Excerpted passage:

################

Finding Peace in a Troubled world
We are living in increasingly uncertain times. Some might say that the drums of war are beating in our world and if you listen, you can hear that they are louder today than they were yesterday and possibly they will be tomorrow.
Across our screens in recent times, the images of the events that have occurred in Ukraine have shocked and angered us. They’ve saddened us. They’ve disappointed us and alarmed us. The images on our screens have been simply heart-wrenching. Destruction and sadness have come to the cities and towns of Ukraine.
Just weeks ago, life was quiet and at peace and people and families were going about their everyday lives. They were getting married. They were giving birth. They were going to work. They were taking their children to school. They were spending time with friends. They were living in retirement homes. They were worshipping God. They were busy with the hustle and bustle of everyday life. They were simply doing what people like you and I do all the time before death and separation, seemingly needless destruction of homes, buildings and people’s way of life was thrust upon them. The tragic pictures of people uprooted from their lives has caused us to be horrified and angry.

################

Material provided:
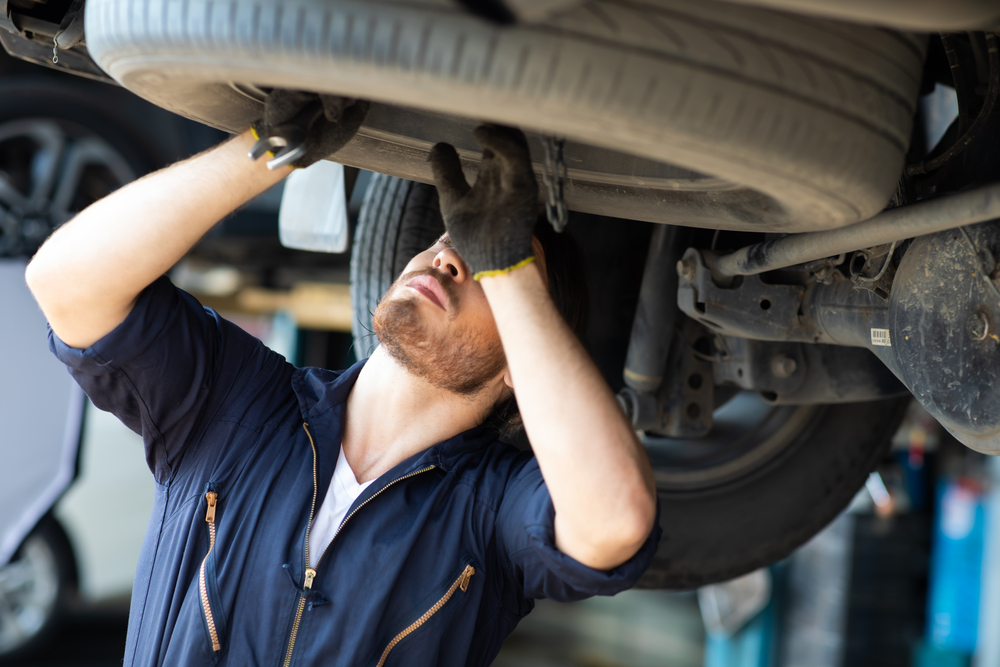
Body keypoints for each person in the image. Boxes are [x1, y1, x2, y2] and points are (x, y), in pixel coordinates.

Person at [25, 92, 659, 667]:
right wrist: (267, 149)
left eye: (488, 263)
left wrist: (513, 266)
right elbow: (66, 285)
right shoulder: (238, 406)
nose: (449, 256)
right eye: (451, 238)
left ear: (525, 361)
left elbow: (616, 518)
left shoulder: (488, 514)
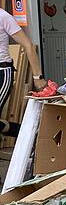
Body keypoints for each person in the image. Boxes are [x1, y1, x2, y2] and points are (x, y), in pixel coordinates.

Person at [0, 8, 46, 137]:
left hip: (2, 73)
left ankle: (33, 135)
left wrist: (37, 77)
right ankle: (29, 134)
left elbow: (28, 45)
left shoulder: (3, 17)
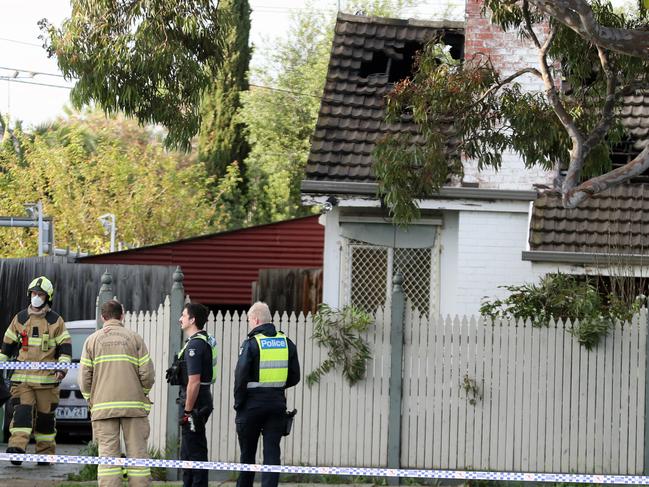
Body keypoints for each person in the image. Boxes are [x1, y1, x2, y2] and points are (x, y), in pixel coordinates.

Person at [79, 299, 155, 486]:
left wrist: (92, 399)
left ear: (102, 317)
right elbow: (147, 375)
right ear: (122, 315)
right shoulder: (134, 338)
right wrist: (142, 393)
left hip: (103, 408)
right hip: (133, 407)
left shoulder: (92, 340)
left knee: (108, 458)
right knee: (138, 455)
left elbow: (84, 379)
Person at [0, 276, 71, 465]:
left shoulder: (56, 321)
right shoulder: (20, 318)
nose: (36, 297)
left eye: (40, 294)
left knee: (45, 421)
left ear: (47, 297)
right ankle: (17, 449)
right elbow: (6, 347)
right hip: (22, 381)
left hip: (47, 383)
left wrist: (62, 369)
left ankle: (45, 455)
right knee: (22, 414)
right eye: (33, 293)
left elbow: (65, 349)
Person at [234, 301, 300, 487]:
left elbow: (240, 377)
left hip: (251, 405)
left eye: (249, 320)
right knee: (272, 453)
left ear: (255, 319)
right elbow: (295, 376)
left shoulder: (251, 344)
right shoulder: (287, 343)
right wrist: (276, 387)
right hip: (277, 404)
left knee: (247, 454)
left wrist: (239, 403)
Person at [167, 303, 216, 487]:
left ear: (192, 319)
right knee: (187, 451)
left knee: (195, 452)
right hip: (199, 399)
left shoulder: (195, 344)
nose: (180, 319)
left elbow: (194, 382)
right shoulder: (201, 340)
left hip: (194, 402)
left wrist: (187, 412)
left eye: (183, 315)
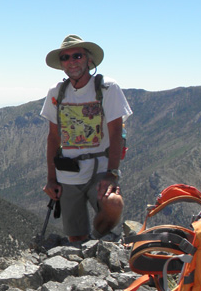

################

In the piece on finding peace in a troubled world, reproduce the text between "Just weeks ago, life" and "horrified and angry.", inclusive.

Just weeks ago, life was quiet and at peace and people and families were going about their everyday lives. They were getting married. They were giving birth. They were going to work. They were taking their children to school. They were spending time with friends. They were living in retirement homes. They were worshipping God. They were busy with the hustle and bustle of everyday life. They were simply doing what people like you and I do all the time before death and separation, seemingly needless destruction of homes, buildings and people’s way of life was thrust upon them. The tragic pictures of people uprooted from their lives has caused us to be horrified and angry.